═══ Supplied text ═══
Well, no. Though the names will not be used during normal operations, we do need to provide logging data for audits and such. Suppose the bank just processed a salary payment authorized by one of the four keys that has payment authority for that account. Three days later, the CFO calls the bank and asks why the payment was made. The bank knows the payment was authorized, but it has to provide more information to the CFO than just a few thousand random-looking bits of public-key data. This is why we still include a name in every certificate. The bank can now tell the CFO that the key used to authorize the payment belonged to “J. Smith,” which is enough for the CFO to figure out what happened. But the important thing here is that the names only need to be meaningful to humans. The computer never tries to figure out whether two names are the same, or which person the name belongs to. Humans are much better at dealing with the fuzzy names, whereas computers like simple and well-specified things such as sets of permissions.

19.6 Credential Systems

If you push this principle further, you get a full-fledged credential system. This is the cryptographer's super-PKI. Basically, it requires that you need a credential in the form of a signed certificate for every action you perform. If Alice has a credential that lets her read and write a particular file, she can delegate some or all of her authority to Bob. For example, she could sign a certificate on Bob's public key that reads something like “Key PKBob is authorized to read file X by delegated authority of key PKAlice.” If Bob wants to read file X, he has to present this certificate and a certificate proof that Alice has read access to file X.

A credential system can add additional features. Alice could limit the time validity of the delegation by including the validity period in the certificate. Alice might also limit Bob's ability to delegate the authority to read file X.2

In theory, a credential system is extremely powerful and flexible. In practice, they are rarely used. There are several reasons for this.

First of all, credential systems are quite complex and can impose a noticeable overhead. Your authority to access a resource might depend on a chain of half-a-dozen certificates, each of which has to be transmitted and checked.
═══ Information supplied ═══
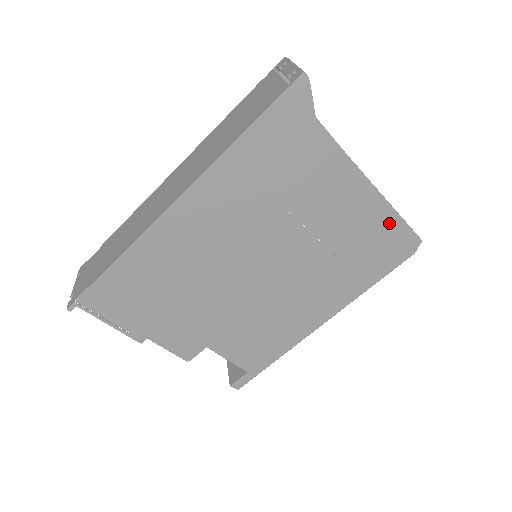
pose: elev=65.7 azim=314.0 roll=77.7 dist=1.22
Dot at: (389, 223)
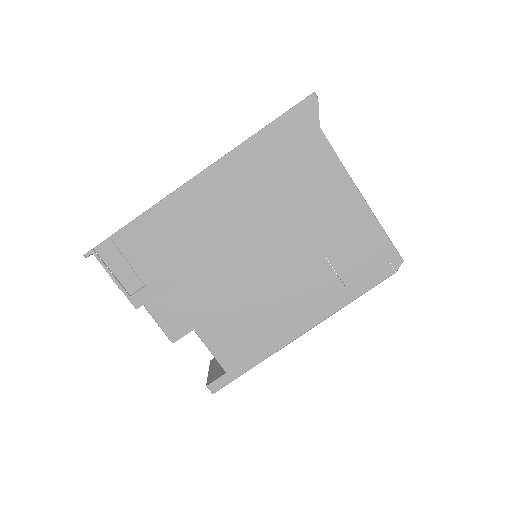
Dot at: (374, 234)
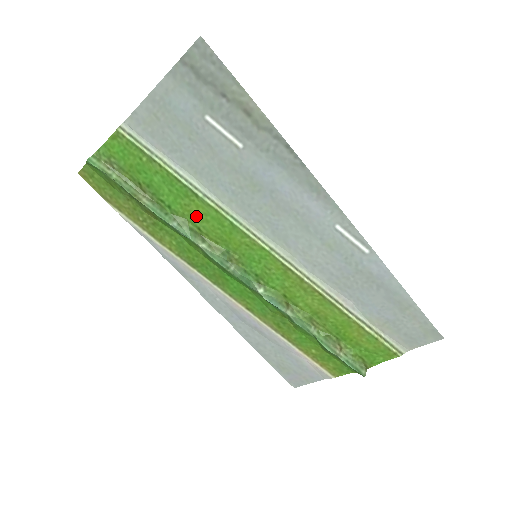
═══
Work to complete:
a – From the passage on certificates and credential systems, quote the section from "A credential system can" to "reasons for this.".
b – In the passage on certificates and credential systems, what can Alice include in a certificate to limit the time validity of a delegation?
c – Carry on the passage on certificates and credential systems from its last sentence.

Outputs:
a –
A credential system can add additional features. Alice could limit the time validity of the delegation by including the validity period in the certificate. Alice might also limit Bob's ability to delegate the authority to read file X.2

In theory, a credential system is extremely powerful and flexible. In practice, they are rarely used. There are several reasons for this.

b – The validity period.

c –
The second problem is that credential systems invite a micromanagement of access. It is so easy to split authorities into smaller and smaller pieces that users end up spending entirely too much time deciding exactly how much authority to delegate to a colleague. This time is often wasted, but a bigger problem is the loss of the colleague's time when it turns out he doesn't have enough access to do his job. Maybe this micromanagement problem can be solved with better user education and better user interfaces, but that seems to be an open problem. Some users avoid the micromanagement problem by delegating (almost) all their authority to anyone who needs any kind of access, effectively undermining the entire security system.

The third problem is that you need to develop a credential and delegation language. The delegation messages need to be written in some sort of logical language that computers can understand. This language needs to be powerful enough to express all the desired functionality, yet simple enough to allow fast chaining of conclusions. It also has to be future-proof. Once a credential system is deployed, every program will need to include code to interpret the delegation language. Upgrading to a new version of the delegation language can be very difficult, especially since security functionality spreads into every piece of a system. Yet it is effectively impossible to design a delegation language that is general enough to satisfy all future requirements, since we never know what the future will bring. This remains an area of research.

The fourth problem with credential systems is probably insurmountable. Detailed delegation of authority is simply too complex a concept for the average user. There doesn't seem to be a way of presenting access rules to users in a manner they can understand. Asking users to make decisions about which authorities to delegate is bound to fail. We see that in the real world already. In some student houses it is customary for one person to go to the ATM and get cash for several people. The other students lend him their ATM card and PIN code. This is an eminently risky thing to do, yet it is done by some of the supposedly more well-educated people in our society. As consultants, we've visited many companies and sometimes had work-related reasons to have access to the local network. It is amazing how much access we got. We've had system administrators give us unrestricted access to the research data, when all we needed to do was look at a file or two. If system administrators have a hard time getting this right, ordinary users certainly will, too.

As cryptographers, we'd love the idea of a credential system if only the users were able to manage the complexity. There is undoubtedly a lot of interesting research to do on human interactions with security systems.

There is, however, one area where credentials are very useful and should be mandatory. If you use a hierarchical CA structure, the central CA signs certificates on the keys of the sub-CAs. If these certificates do not include any kind of restriction, then each sub-CA has unlimited power. This is problematic; we've just multiplied the number of places where system-critical keys are stored.

In a hierarchical CA structure, the power of a sub-CA should be limited by including restrictions in the certificate on its key. This requires a credential-like delegation language for CA operations. Exactly what type of restrictions you'd want to impose depends on the application. Just think about what type of sub-CAs you want to create and how their power should be limited.

19.7 The Modified Dream

Let's summarize all the criticism of PKIs we've presented so far and present a modified dream. This is a more realistic representation of what a PKI should be.

First of all, each application has its own PKI with its own CA. The world consists of a large number of small PKIs. Each user is a member of many different PKIs at the same time.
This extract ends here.